The Density of Calretinin Striatal Interneurons Is Decreased in 6-OHDA-Lesioned Mice

Interneurons play a significant role in the functional organization of the striatum and some of them display marked plastic changes in dopamine-depleted conditions. Here, we applied immunohistochemistry on brain sections from 6-hydroxydopamine (6-OHDA) mouse model of Parkinson’s disease and sham animals to characterize the regional distribution and the morphological and neurochemical changes of striatal interneurons expressing the calcium binding protein calretinin (CR). Two morphological subtypes of calretinin-immunostained (CR+) interneurons referred respectively as small and medium-sized CR+ interneurons were detected in 6-OHDA and sham-lesioned animals. The small cells (9-12 µm) prevail in the anterior and dorsal striatal regions; they stain intensely for CR and display a single slightly varicose and moderately arborized process. The medium-sized CR+ interneurons (15-20 µm) are slightly more numerous than the small CR+ cells and rather uniformly distributed within the striatum; they stain weakly for CR and display 2-3 long, slightly varicose and poorly branched dendrites.
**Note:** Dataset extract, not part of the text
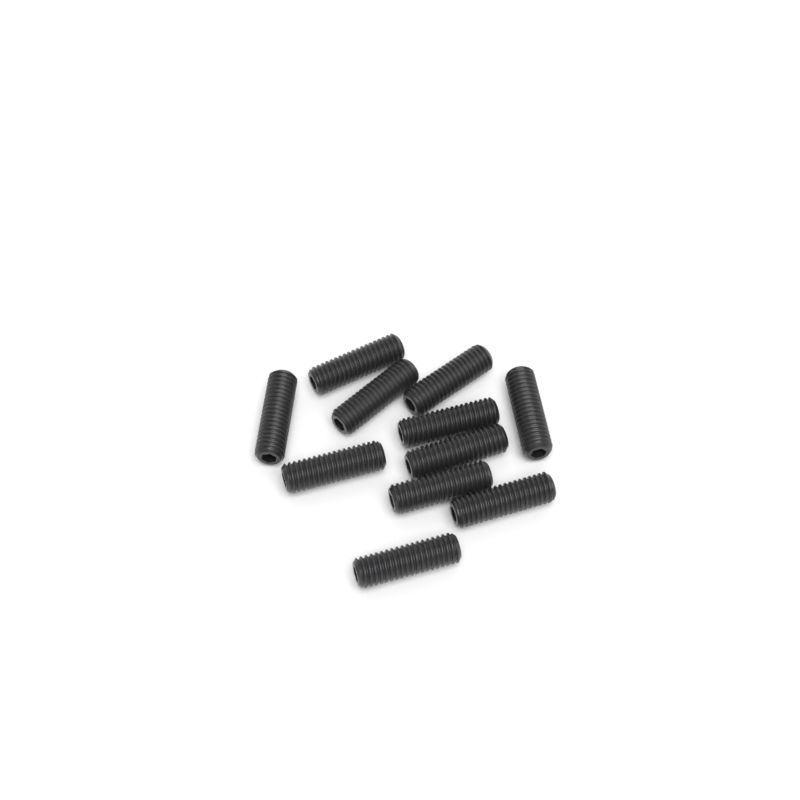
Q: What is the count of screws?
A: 11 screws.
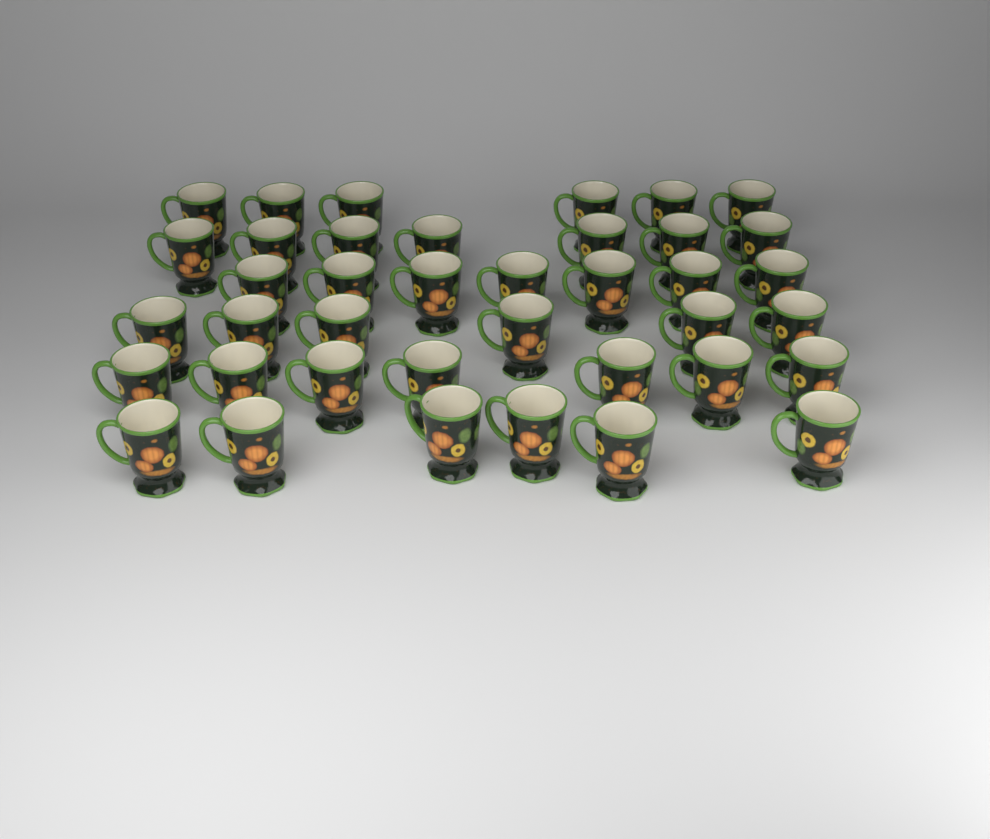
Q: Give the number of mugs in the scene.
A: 39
The density of medium CR+ interneurons is significantly decreased in the dopamine-depleted striatum (158 ± 15 neurons/mm3), when compared to sham animals (370 ± 41 neurons/mm3), whereas that of the small-sized CR+ interneurons is unchanged (174 ± 46 neurons/mm3 in 6-OHDA-lesioned striatum and 164 ± 22 neurons/mm3 in sham-lesioned striatum). The nucleus accumbens is populated only by medium-sized CR+ interneurons, which are distributed equally among the core and shell compartments and whose density is unaltered after dopamine denervation. Our results provide the first evidence that the medium-sized striatal interneurons expressing low level of CR are specifically targeted by dopamine denervation, while the small and intensely immunoreactive CR+ cells remain unaffected. These findings suggest that high expression of the calcium binding protein CR might protect striatal interneurons against an increase in intracellular calcium level that is believed to arise from altered glutamate corticostriatal transmission in Parkinson’s disease.